### SOAL
Tuliskan kembali bagian kutipan tentang kampanye pemilu di bawah ini yang dimulai dari "Jika kita amati, terutama" dan berakhir pada "berbagai ragam aksi.", lalu ganti "pencitraan politik" dengan "citra politik".

### KUTIPAN
Para kandidat, baik pasangan calon presiden/wakil presiden maupun calon anggota DPR/DPD, sejak 4 bulan yang lalu mulai saling merebut hati rakyat dengan melakukan berbagai kegiatan membangun pencitraan.
Jika kita amati, terutama di wilayah pilpres, pencitraan politik yang yang dilakukan selama ini terbagi dalam dua strategi, yaitu petahana (incumbent) versus penantang (challenger). Yang pertama menunjukkan pencapaian sehingga perlu untuk diteruskan, sementara "challenger" menunjukkan kegagalan-kegagalan kebijakan pemerintah sehingga tema kampanyenya adalah perubahan untuk digantikan secara konstitusional. Dua strategi itulah, pencitraan politik dilakukan untuk meraih simpati dan kepercayaan publik melalui berbagai ragam aksi.
Strategi "challenger", pada rangkaian kampanye Pemilu 2019, terlihat dari apa yang dilakukan Prabowo/Sandi lebih banyak mengkritik pemerintah, dalam ungkapan-ungkapannya seperti, "daya beli masyarakat yang terus merosot" atau "Indonesia bubar, Indonesia akan punah".

### DATA YANG DIBERIKAN
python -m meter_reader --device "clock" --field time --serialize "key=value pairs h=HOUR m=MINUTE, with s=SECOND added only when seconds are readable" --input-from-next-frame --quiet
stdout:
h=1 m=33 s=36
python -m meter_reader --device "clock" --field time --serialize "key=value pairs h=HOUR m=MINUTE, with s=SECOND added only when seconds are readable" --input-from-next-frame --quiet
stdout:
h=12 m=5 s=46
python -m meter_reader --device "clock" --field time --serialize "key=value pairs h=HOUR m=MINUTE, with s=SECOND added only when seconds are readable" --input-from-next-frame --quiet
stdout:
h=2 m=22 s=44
---
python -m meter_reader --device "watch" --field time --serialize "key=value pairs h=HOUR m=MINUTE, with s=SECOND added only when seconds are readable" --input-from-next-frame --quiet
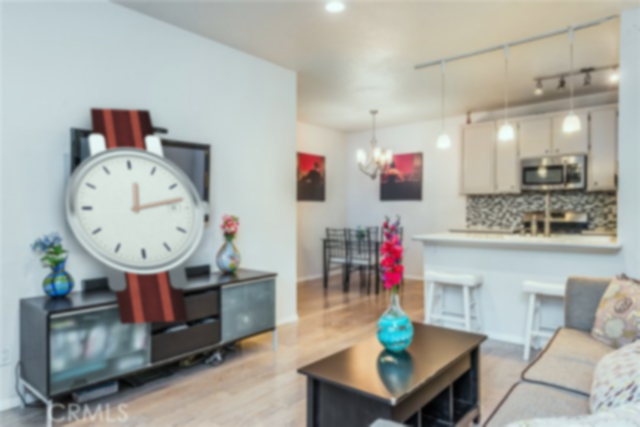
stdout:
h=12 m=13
==
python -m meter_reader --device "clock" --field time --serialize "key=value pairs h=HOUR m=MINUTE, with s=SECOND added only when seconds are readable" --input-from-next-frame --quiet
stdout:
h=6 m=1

### JAWABAN AKHIR
Jika kita amati, terutama di wilayah pilpres, citra politik yang yang dilakukan selama ini terbagi dalam dua strategi, yaitu petahana (incumbent) versus penantang (challenger). Yang pertama menunjukkan pencapaian sehingga perlu untuk diteruskan, sementara "challenger" menunjukkan kegagalan-kegagalan kebijakan pemerintah sehingga tema kampanyenya adalah perubahan untuk digantikan secara konstitusional. Dua strategi itulah, citra politik dilakukan untuk meraih simpati dan kepercayaan publik melalui berbagai ragam aksi.